Baton Rouge police respond to shooting of fellow officers.
The murders, following the killing of five officers in Dallas, also by a black man, increased racial tensions and hatred in the United States beyond the crisis level of the 1960s, when black people were attacked and beaten across the South during their fight for civil rights.
Gavin Long’s attack on Baton Rouge police was calculated and brutal. Nevertheless, an analysis of Long’s actions, and the response of the Baton Rouge police, reveal the failure and poor procedures of the policing system that almost certainly exist in many American communities.
Had police acted differently and if policing techniques were more sophisticated in Baton Rouge, fewer police might have been killed – or the deadly confrontation might not have occurred at all.
The militarization of local police forces across the U.S. made Gavin Long, and no doubt many like him, fear and mistrust police. Many police departments now behave more like a military force, sometimes abusing people rather than acting like a community service with the goal of protecting all citizens.
Long lived in Kansas City. On July 5, he heard that a black man, Alton Sterling, had been killed in Baton Rouge for no good reason.
Later, police attested more than 100 people protesting the shooting of Sterling for allegedly blocking a highway. About 50 demonstrators were crammed into one cell.
While Long was planning his assassination trip to Baton Rouge, others had the same idea.
On July 11, police arrested three teenagers accused of stealing several handguns as part of what police called a 'substantial, credible threat' to harm police officers in the Baton Rouge area.
On July 12, Long rented a car in Kansas City and drove to Baton Rouge.
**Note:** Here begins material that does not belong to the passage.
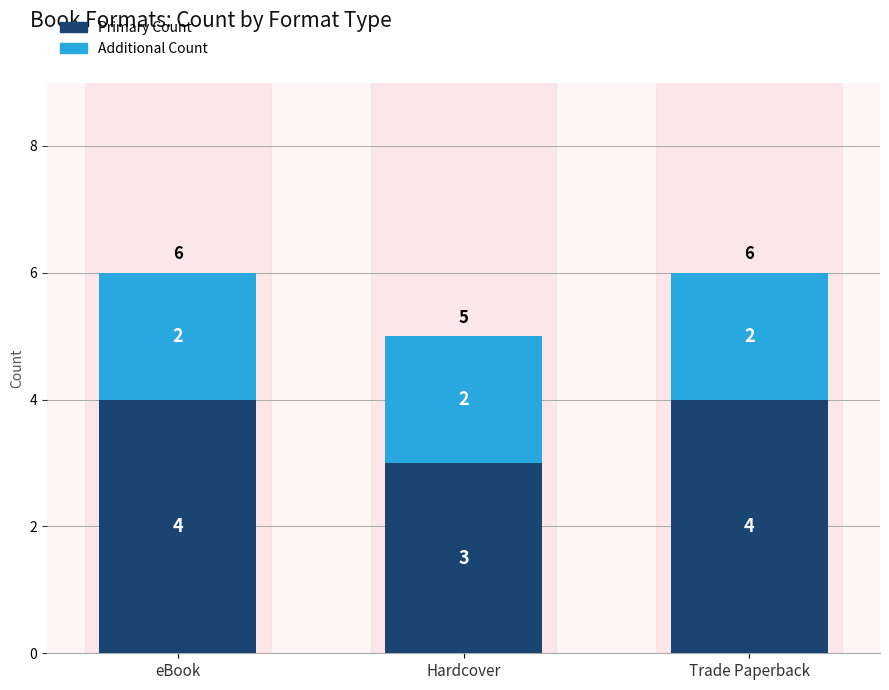

What is the difference between the second highest and minimum values in the Primary Count series?

1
Gavin Long was a well-trained marksman and military expert. He was more than well equipped with an IWI Tavor SAR 5.56 calibre rifle, a Stag Arms M4 variant 5.56 caliber rifle, a pistol, and enough bullets to wreak havoc.
Police moved in too quickly
But how much did police know about what they were walking into?
Someone reported to police they had seen a suspicious man with a weapon. It’s unclear if police were aware of additional vital information: The person was wearing a mask and black shorts.
But just knowing there was a man on the street with a weapon -- and in view of the fact they had killed Alton Sterling just days before -- should have warned them to proceeded with great caution. But they did not.
After an officer yelled “Man down!” over his phone system, perhaps as many as eight or nine officers raced in a disorganized manner to the scene of the shooting.
Police couldn’t tell where the shots were coming from. For several hours – just like in Dallas – they thought there were three shooters. Total chaos ensued.
Meanwhile, Long shot five more officers. By the time he was caught, he apparently had thrown away his weapons. Two policemen pinned him to the ground, and then shot him six times. The officers were placed on temporary leave.
There appears to be no discussion as to whether the two officers will be charged with murder or anything else.